Variations and Fugue on a Theme by Hiller, Op. 100, is a set of variations for orchestra written by the German composer Max Reger in 1907 after he had preconceived the idea by May 1904. They are based on an original melodic line by the 18th-century composer Johann Adam Hiller. Fritz Steinbach conducted the premiere in Cologne, Germany on 15 October 1907. Along with the composer's Mozart Variations, the Hiller Variations are one of his most popular and frequently recorded works.

==History==
Reger was occupied with the Hiller variations at a fairly tumultuous period of his life. His Sinfonietta in A major, Op. 90, was met with open rejection in Munich, so he postponed the project of the Hiller Variations and initially composed the Serenade in G major, Op. 95, to calm people's minds. He only resumed work on the Hiller Variations after his appointment as university music director and university professor in Leipzig had been confirmed.

==Description==
The work consists of the initial exposition of Hiller's theme followed by eleven variations and a concluding fugue. Like many of Reger's orchestral works, the piece is heavily Brahmsian in both style and sound, even though there is a lot of Wagnerian chromaticism in some variations (Var. XI). The concluding fugue reveals the composer's enthusiasm for the music of Johann Sebastian Bach.

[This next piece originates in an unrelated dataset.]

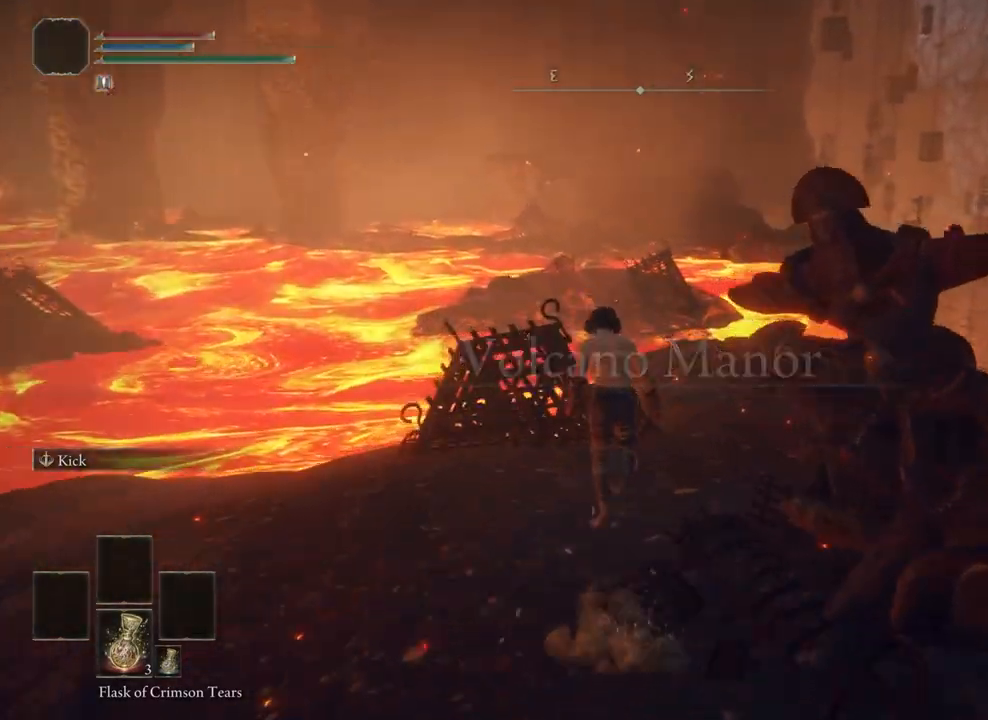
{"buttons": ["CIRCLE"], "left_stick": "up", "right_stick": "left", "events": [[117, "right_stick", "center"], [400, "right_stick", "left"]]}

Writing in 1921, the American critic and musicologist James Huneker noted:

Max Reger pinned his faith to Brahms and absolute music, though not without an individual variation. In considering his Sinfonietta, the Serenade, the Hiller Variations, the Prologue to a Tragedy, the Lustspiel overture, the two concertos respectively for pianoforte and violin, we are struck not so much by the masterly handling of old forms as by the stark, emotional content of these compositions. It is an error to dismiss his music as merely academic. He began as a Brahmsianer, but he did not succeed, as did his master, in fusing form and theme. There is a Dionysian strain in him that too often is in jarring discord with the intellectual structure of his work. The furor teutonicus in conflict with the scholar. Yet at one period Reger was considered the rival of Strauss, though that day has long passed.